Lent begins Wednesday in Western churches, many of which participate in the Ash Wednesday custom of marking the foreheads of parishioners with ashes, traditionally from the burned palm branches of the Palm Sunday celebration of the previous year.

Says the Web site Catholic Online, “While the ashes symbolize penance and contrition, they are also a reminder that God is gracious and merciful to those who call on Him with repentant hearts.”

Eastern Christian churches, including St. George Antiochian Orthodox Church on Washington Street, call the period Great Lent and begin not with Ash Wednesday but with Clean Monday, signifying the beginning of a cleansing period of repentance. Because the Orthodox Church dates Easter differently than western churches — always after the Jewish Passover — and begins on a Monday, its Lenten period also differs. This year, Orthodox Great Lent begins March 2.

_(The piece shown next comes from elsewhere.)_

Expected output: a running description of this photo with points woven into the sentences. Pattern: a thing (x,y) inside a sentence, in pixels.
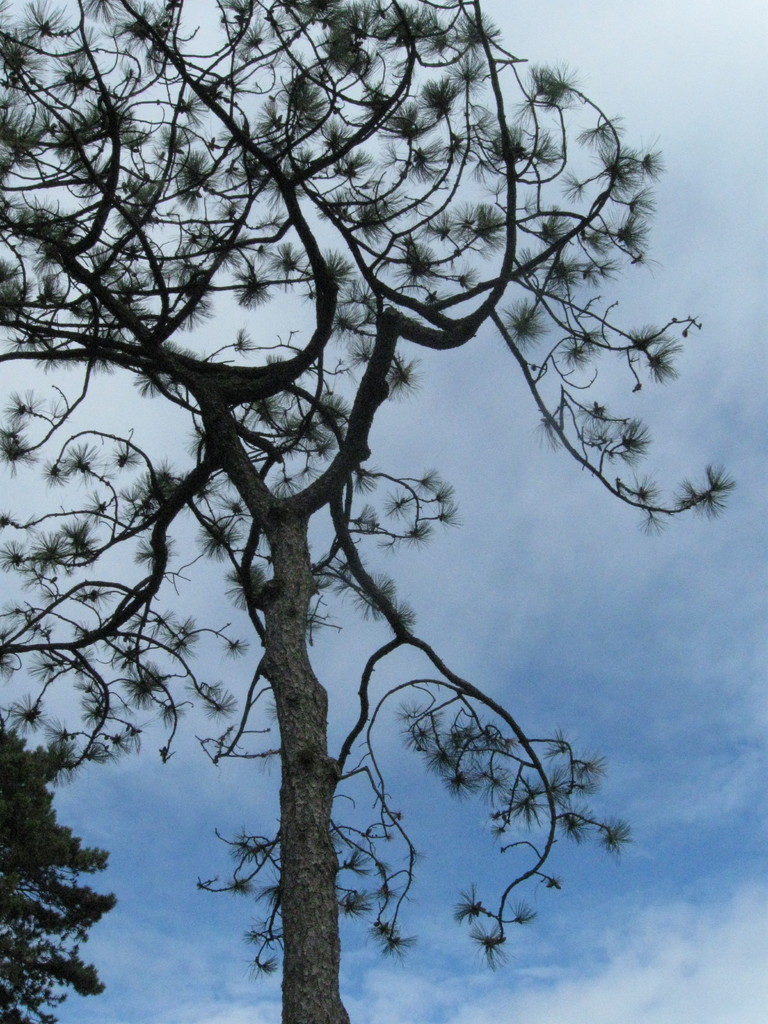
In this image we can see a tree (289,686). In the background (534,630) there is a sky (644,119).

Traditionally, Lent has been seen as a time of fasting from certain foods or abstaining from bad habits. In recent years, positive works have begun to be encouraged as well — volunteering, helping neighbors, giving additional money to churches or charities, working to become a better person.

“To be a witness means we don’t stop being who we are,” Ragsdale said. “Take on the image that God intended you to have. Who you are is enough, it’s sufficient. Yes, we all sin and fall short of the glory of God, but what Jesus adds makes up that difference and finishes the equation.”

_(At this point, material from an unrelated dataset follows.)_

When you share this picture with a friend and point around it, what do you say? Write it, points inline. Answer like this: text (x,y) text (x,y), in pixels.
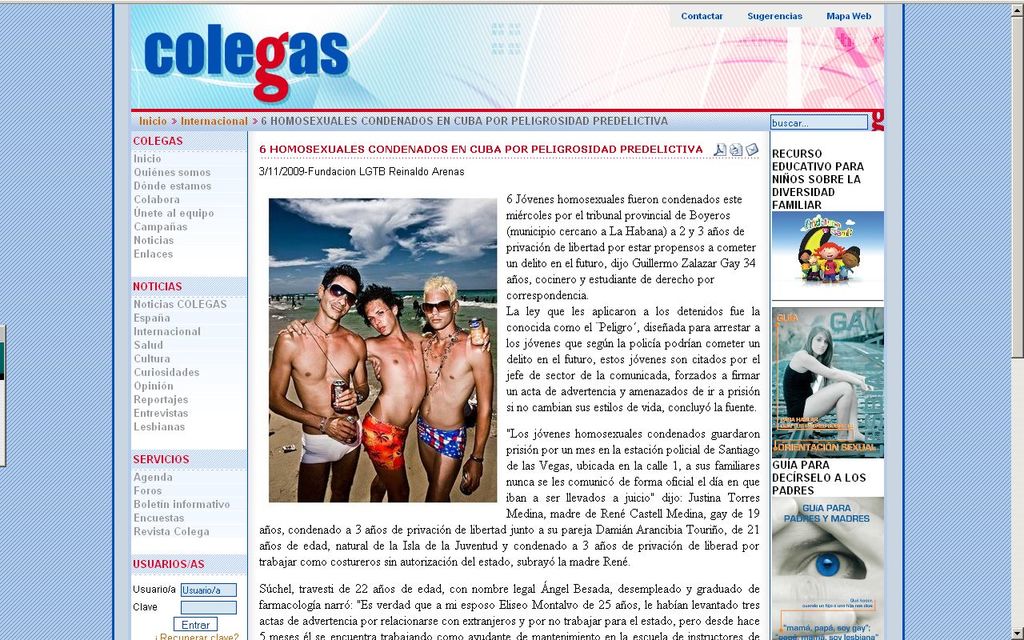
In this picture we can see screen (701,313), in this screen (701,314) we can see people (830,367) and some information (407,538).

The original meaning of the word “sin” was “to miss the mark,” Ragsdale said. “All we have to do is just live. We shoot, we miss, we go to where we missed the mark and just shoot again. We’re always in progress. We’re not judged as failures until we stop shooting.”

For retired Episcopal priest the Rev. Denny Allman, “Lent, to me, has always been a time not of breast beating and sackcloth but of introspection: who am I and how do I improve on who I am?” Allman pastored Christ Church on Main Street for many years and now serves in retirement on a supply basis at St. Mary’s Episcopal on First North.

“It’s a time to think about what we can do to improve our lives in the service of our Lord,” he said. “If giving up something helps you to do that, then you should give up something.”

Lent is a time of discipline and spiritual deepening and introspection in order to prepare for Easter, said the Rev. Michael Nation of the Church of the Holy Trinity, Episcopal, on South Street. “We certainly encourage the traditional fasting, particularly in a society like ours. That can be a positive witness,” he said. “Fasting also opens us up to God’s presence.”

But Nation said he also sees spiritual value in stressing positive actions. “I do encourage folks to realize that there are multiple ways to get involved with the discipline of Lent in preparation to celebrate Easter.”

That can include serving others. At Vicksburg Catholic School, both elementary and high schoolers will mark the Lenten season with special Masses, classroom activities and student service, said Michele Townsend, principal of St. Aloysius High School.

The sophomore retreat team has planned and will lead half-day retreats for third- through sixth-graders. Fourth- and sixth-grade retreats were Thursday, while third- and fifth-graders will have a retreat Monday.

“Lent is a time set aside to give people the opportunity to grow and change,” Townsend said, and the retreats have been planned around those goals — growing and changing in mind, body and spirit. They will include both small and large group discussion as well as physical activity.